EXCERPT TO READ:
--

[Numpy-discussion] missing data discussion round 2

Wed Jun 29 15:35:35 EDT 2011

Oops,

On Wed, Jun 29, 2011 at 8:32 PM, Matthew Brett <matthew.brett at gmail.com> wrote:
> Hi,
>
> On Wed, Jun 29, 2011 at 6:22 PM, Mark Wiebe <mwwiebe at gmail.com> wrote:
>> On Wed, Jun 29, 2011 at 8:20 AM, Lluís <xscript at gmx.net> wrote:
>>>
>>> Matthew Brett writes:
>>>
>>> >> Maybe instead of np.NA, we could say np.IGNORE, which sort of conveys
>>> >> the idea that the entry is still there, but we're just ignoring it.  Of
>>> >> course, that goes against common convention, but it might be easier to
>>> >> explain.
>>>
>>> > I think Nathaniel's point is that np.IGNORE is a different idea than
>>> > np.NA, and that is why joining the implementations can lead to
>>> > conceptual confusion.
>>>
>>> This is how I see it:
>>>
>>> >>> a = np.array([0, 1, 2], dtype=int)
>>> >>> a[0] = np.NA
>>> ValueError
>>> >>> e = np.array([np.NA, 1, 2], dtype=int)
>>> ValueError
>>> >>> b  = np.array([np.NA, 1, 2], dtype=np.maybe(int))
>>> >>> m  = np.array([np.NA, 1, 2], dtype=int, masked=True)
>>> >>> bm = np.array([np.NA, 1, 2], dtype=np.maybe(int), masked=True)
>>> >>> b[1] = np.NA
>>> >>> np.sum(b)
>>> np.NA
>>> >>> np.sum(b, skipna=True)
>>> 2
>>> >>> b.mask
>>> None
>>> >>> m[1] = np.NA
>>> >>> np.sum(m)
>>> 2
>>> >>> np.sum(m, skipna=True)
>>> 2
>>> >>> m.mask
>>> [False, False, True]
>>> >>> bm[1] = np.NA
>>> >>> np.sum(bm)

--

MATERIAL PROVIDED:

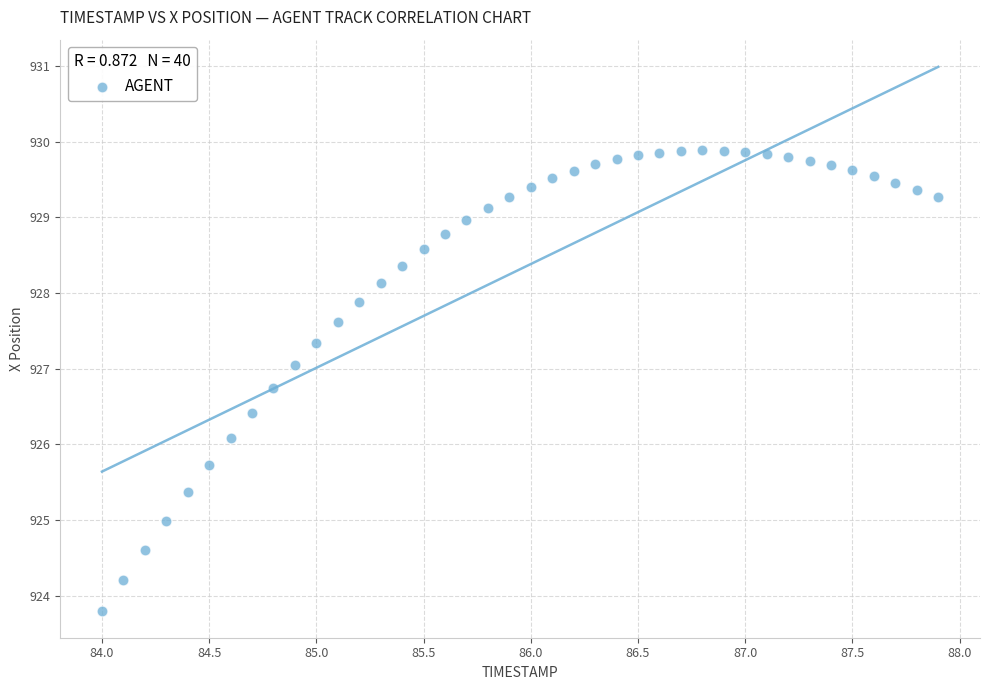

What is the range of X values (max minus min)?

3.9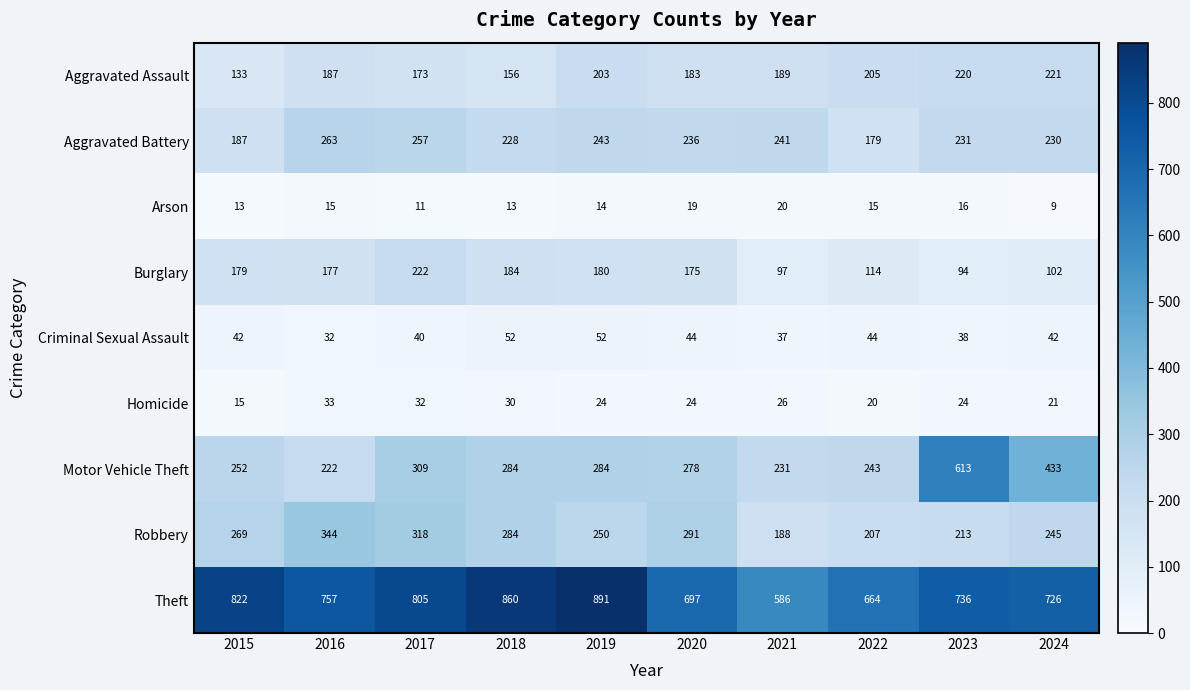

What is the difference between the second highest and second lowest values in the Aggravated Battery series?

70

--

YOUR INSTRUCTIONS:
In the NumPy mailing-list thread, what name is suggested as an alternative to np.NA? The lines serve no purpose in this exercise.

SOLUTION TO THIS TASK:
np.IGNORE